Morti per amianto alla Pirelli di Milano: assolti gli ex dirigenti

News on 26 Dec , 2016

In un tempo in cui eternit ed amianto erano utilizzati in pratica dappertutto, grazie alle qualità tecniche che offrivano e ai costi contenuti, anche la Pirelli, nel suo stabilimento di Milano, ne impiegò in maniera massiccia. In quegli anni, dai ’70 agli ’80, la produzione e vendita di amianto non era ancora vietata, ma già si conoscevano i pericoli a cui era esposto chi lavorava con tale materiale e con i suoi composti.

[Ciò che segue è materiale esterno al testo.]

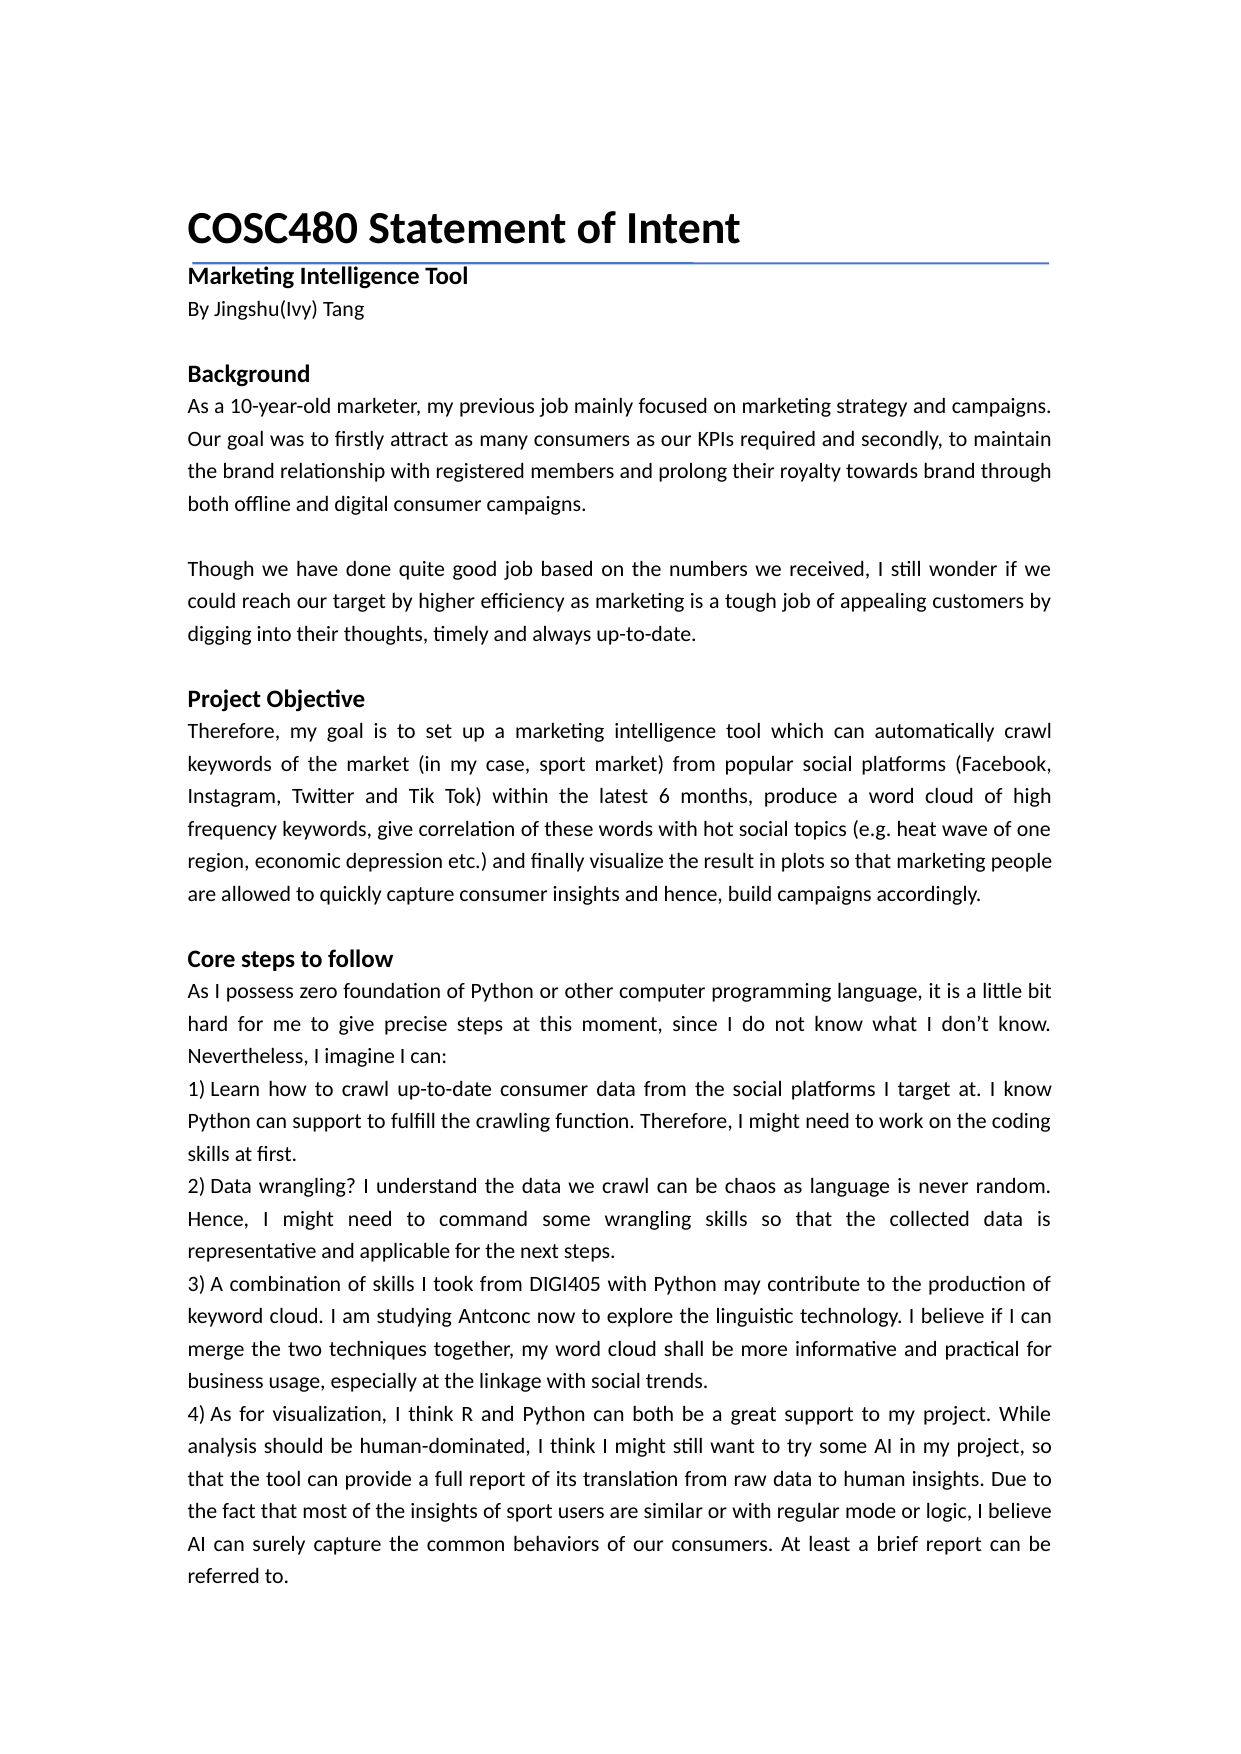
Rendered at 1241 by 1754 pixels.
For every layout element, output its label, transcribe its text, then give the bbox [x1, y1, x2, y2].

text COSC480 Statement of Intent [187, 194, 1053, 259]
text Marketing Intelligence Tool [187, 259, 1053, 292]
text As I possess zero foundation of Python or other computer programming language, it is a little bit hard for me to give precise steps at this moment, since I do not know what I don’t know. Nevertheless, I imagine I can: [187, 974, 1053, 1072]
text As a 10-year-old marketer, my previous job mainly focused on marketing strategy and campaigns. Our goal was to firstly attract as many consumers as our KPIs required and secondly, to maintain the brand relationship with registered members and prolong their royalty towards brand through both offline and digital consumer campaigns. [187, 389, 1053, 519]
list As for visualization, I think R and Python can both be a great support to my project. While analysis should be human-dominated, I think I might still want to try some AI in my project, so that the tool can provide a full report of its translation from raw data to human insights. Due to the fact that most of the insights of sport users are similar or with regular mode or logic, I believe AI can surely capture the common behaviors of our consumers. At least a brief report can be referred to. [187, 1397, 1053, 1592]
list Learn how to crawl up-to-date consumer data from the social platforms I target at. I know Python can support to fulfill the crawling function. Therefore, I might need to work on the coding skills at first. [187, 1072, 1053, 1169]
text Background [187, 357, 1053, 389]
list Data wrangling? I understand the data we crawl can be chaos as language is never random. Hence, I might need to command some wrangling skills so that the collected data is representative and applicable for the next steps. [187, 1169, 1053, 1267]
text Therefore, my goal is to set up a marketing intelligence tool which can automatically crawl keywords of the market (in my case, sport market) from popular social platforms (Facebook, Instagram, Twitter and Tik Tok) within the latest 6 months, produce a word cloud of high frequency keywords, give correlation of these words with hot social topics (e.g. heat wave of one region, economic depression etc.) and finally visualize the result in plots so that marketing people are allowed to quickly capture consumer insights and hence, build campaigns accordingly. [187, 714, 1053, 909]
list A combination of skills I took from DIGI405 with Python may contribute to the production of keyword cloud. I am studying Antconc now to explore the linguistic technology. I believe if I can merge the two techniques together, my word cloud shall be more informative and practical for business usage, especially at the linkage with social trends. [187, 1267, 1053, 1397]
text By Jingshu(Ivy) Tang [187, 292, 1053, 324]
text Though we have done quite good job based on the numbers we received, I still wonder if we could reach our target by higher efficiency as marketing is a tough job of appealing customers by digging into their thoughts, timely and always up-to-date. [187, 552, 1053, 649]
text Project Objective [187, 682, 1053, 714]
text Core steps to follow [187, 942, 1053, 974]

Già allora erano infatti obbligatorie alcune misure di protezione per i lavoratori, previste da una legge in vigore dal 1956. Tali misure, secondo quanto deciso nella prima sentenza sul processo per le morti causate dall’Amianto alla Pirelli di Milano, furono del tutto sottovalutate. Per questo il Tribunale nel Luglio 2015 riconobbe undici ex dirigenti dell’azienda colpevoli di aver causato le morti di diversi operai che nel periodo in questione lavorarono nello stabilimento milanese. Lì l’amianto era utilizzato principalmente come isolante perle tubature e nella mescola per la fabbricazione dei pneumatici. E’ al riguardo di tale impiego che il Tribunale parlò di gravi negligenze riguardo alle misure di protezione dall’amianto da parte dei dirigenti milanesi dell’azienda.

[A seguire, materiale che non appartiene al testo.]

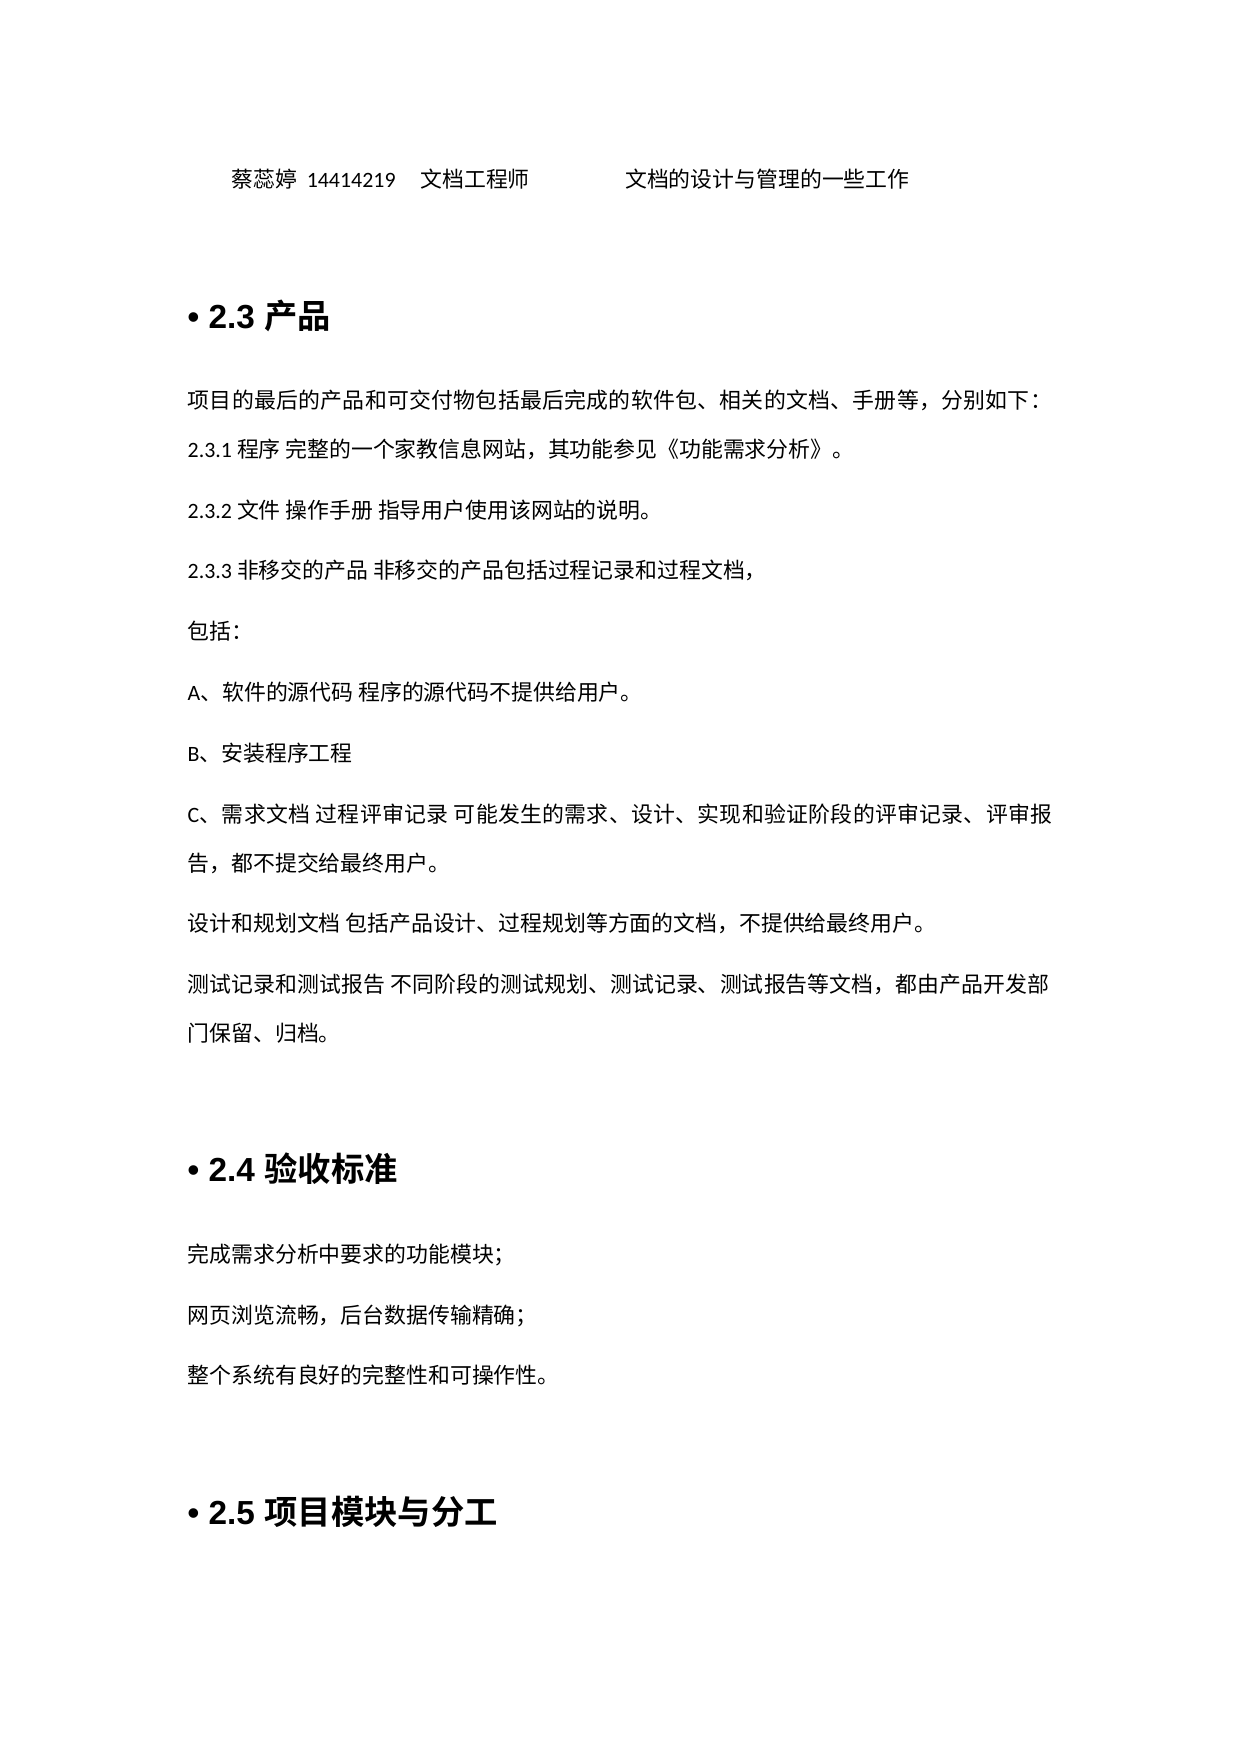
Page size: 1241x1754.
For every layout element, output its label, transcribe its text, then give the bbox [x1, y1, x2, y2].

text 设计和规划文档 包括产品设计、过程规划等方面的文档，不提供给最终用户。 [187, 906, 1053, 938]
text 2.3.3 非移交的产品 非移交的产品包括过程记录和过程文档， [187, 553, 1053, 586]
text • 2.4 验收标准 [187, 1135, 1053, 1200]
text 2.3.2 文件 操作手册 指导用户使用该网站的说明。 [187, 492, 1053, 525]
text 项目的最后的产品和可交付物包括最后完成的软件包、相关的文档、手册等，分别如下： 2.3.1 程序 完整的一个家教信息网站，其功能参见《功能需求分析》。 [187, 383, 1053, 464]
text A、软件的源代码 程序的源代码不提供给用户。 [187, 675, 1053, 707]
text C、需求文档 过程评审记录 可能发生的需求、设计、实现和验证阶段的评审记录、评审报告，都不提交给最终用户。 [187, 796, 1053, 878]
text • 2.3 产品 [187, 281, 1053, 346]
text 网页浏览流畅，后台数据传输精确； [187, 1297, 1053, 1330]
text 整个系统有良好的完整性和可操作性。 [187, 1358, 1053, 1391]
text 蔡蕊婷 14414219 文档工程师 文档的设计与管理的一些工作 [187, 162, 1053, 194]
text B、安装程序工程 [187, 736, 1053, 768]
text 完成需求分析中要求的功能模块； [187, 1236, 1053, 1269]
text 测试记录和测试报告 不同阶段的测试规划、测试记录、测试报告等文档，都由产品开发部门保留、归档。 [187, 967, 1053, 1048]
text 包括： [187, 614, 1053, 646]
text • 2.5 项目模块与分工 [187, 1477, 1053, 1542]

Adesso a più di un anno di distanza la prima sentenza viene totalmente ribaltata dalla Corte d’appello, che scagiona completamente gli ex dirigenti in precedenza condannati. In particolare Ludovico Grandi e Gianfranco Bellingeri, entrambi ex amministratori delegati della Pirelli milanese e riconosciuti colpevoli nel primo grado del processo, anche con l’accusa di non aver adeguatamente informato gli operai sui rischi connessi con l’amianto, ricevono una piena assoluzione. Assoluzione riconosciuta anche agli altri dirigenti condannati nel primo processo e che negli anni a cui il fatto risale coprivano mansioni diverse.

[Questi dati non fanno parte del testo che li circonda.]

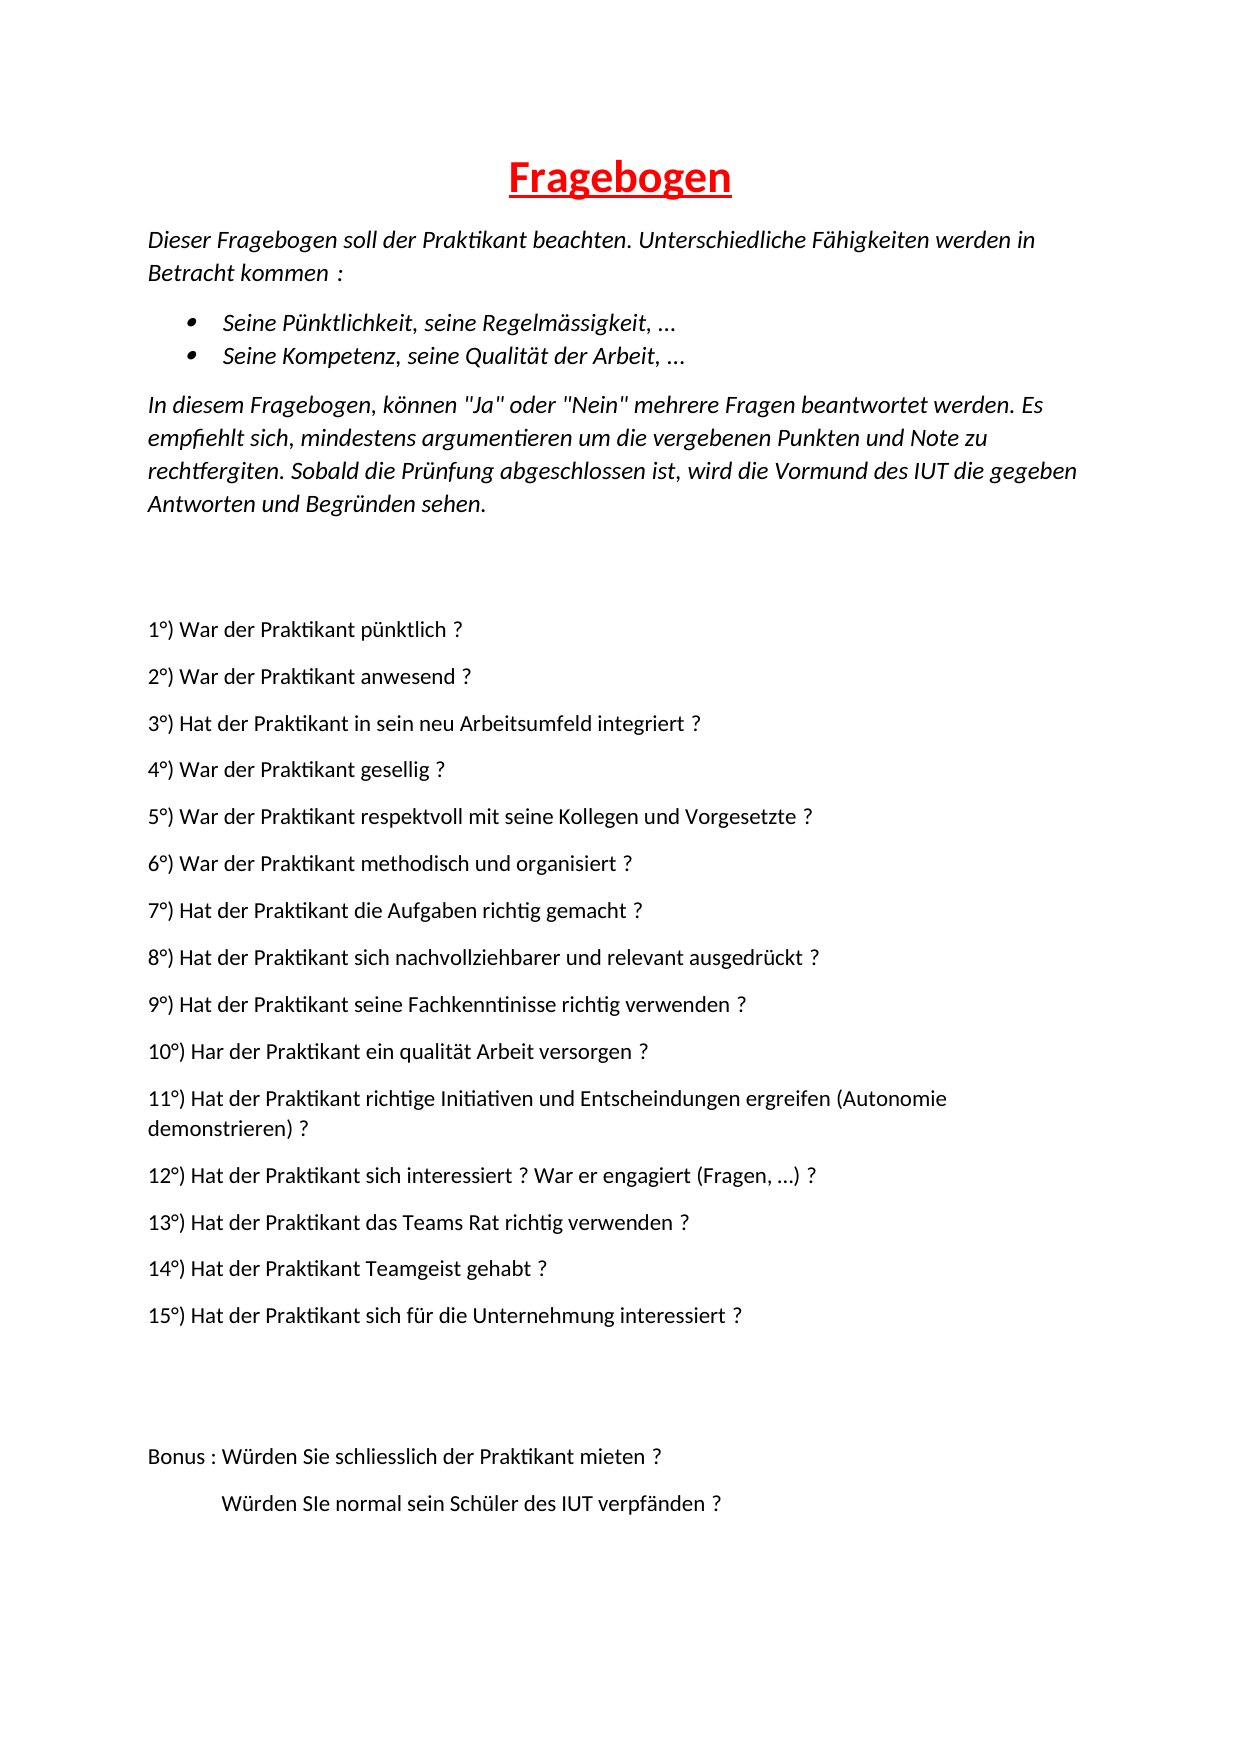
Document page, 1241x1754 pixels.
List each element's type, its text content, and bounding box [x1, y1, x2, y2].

text 6°) War der Praktikant methodisch und organisiert ? [148, 849, 1093, 877]
text 7°) Hat der Praktikant die Aufgaben richtig gemacht ? [148, 896, 1093, 924]
text Dieser Fragebogen soll der Praktikant beachten. Unterschiedliche Fähigkeiten werden in Betracht kommen : [148, 224, 1093, 288]
text Fragebogen [148, 148, 1093, 203]
text 14°) Hat der Praktikant Teamgeist gehabt ? [148, 1254, 1093, 1282]
text Würden SIe normal sein Schüler des IUT verpfänden ? [148, 1489, 1093, 1517]
text 4°) War der Praktikant gesellig ? [148, 756, 1093, 783]
text 11°) Hat der Praktikant richtige Initiativen und Entscheindungen ergreifen (Autonomie demonstrieren) ? [148, 1084, 1093, 1142]
text 3°) Hat der Praktikant in sein neu Arbeitsumfeld integriert ? [148, 709, 1093, 737]
text 13°) Hat der Praktikant das Teams Rat richtig verwenden ? [148, 1208, 1093, 1236]
text 5°) War der Praktikant respektvoll mit seine Kollegen und Vorgesetzte ? [148, 802, 1093, 830]
text 2°) War der Praktikant anwesend ? [148, 662, 1093, 690]
text 15°) Hat der Praktikant sich für die Unternehmung interessiert ? [148, 1301, 1093, 1329]
text In diesem Fragebogen, können "Ja" oder "Nein" mehrere Fragen beantwortet werden. Es empfiehlt sich, mindestens argumentieren um die vergebenen Punkten und Note zu rechtfergiten. Sobald die Prünfung abgeschlossen ist, wird die Vormund des IUT die gegeben Antworten und Begründen sehen. [148, 389, 1093, 519]
text 9°) Hat der Praktikant seine Fachkenntinisse richtig verwenden ? [148, 990, 1093, 1018]
list Seine Kompetenz, seine Qualität der Arbeit, ... [185, 340, 1093, 371]
text 8°) Hat der Praktikant sich nachvollziehbarer und relevant ausgedrückt ? [148, 943, 1093, 971]
text 10°) Har der Praktikant ein qualität Arbeit versorgen ? [148, 1037, 1093, 1065]
text 12°) Hat der Praktikant sich interessiert ? War er engagiert (Fragen, …) ? [148, 1161, 1093, 1189]
text Bonus : Würden Sie schliesslich der Praktikant mieten ? [148, 1442, 1093, 1470]
list Seine Pünktlichkeit, seine Regelmässigkeit, ... [185, 307, 1093, 338]
text 1°) War der Praktikant pünktlich ? [148, 615, 1093, 643]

Se c’è chi può dirsi felice della nuova sentenza, c’è anche chi la accolta con dispiacere e sorpresa, come sicuramente hanno fatto i famigliari delle vittime. Sono loro, assieme a Michele Michelino, il presidente dell’associazione Difesa della Salute e parte civile nel processo, a denunciare quella che secondo loro è una preoccupante mancanza di leggi che proteggano efficacemente i lavoratori. Per ottenere finalmente giustizia per gli operai morti alla Pirelli di Milano, affermano che continueranno la propria battaglia facendo ricorso contro l’ultima sentenza, che considerano ingiusta e inesplicabile.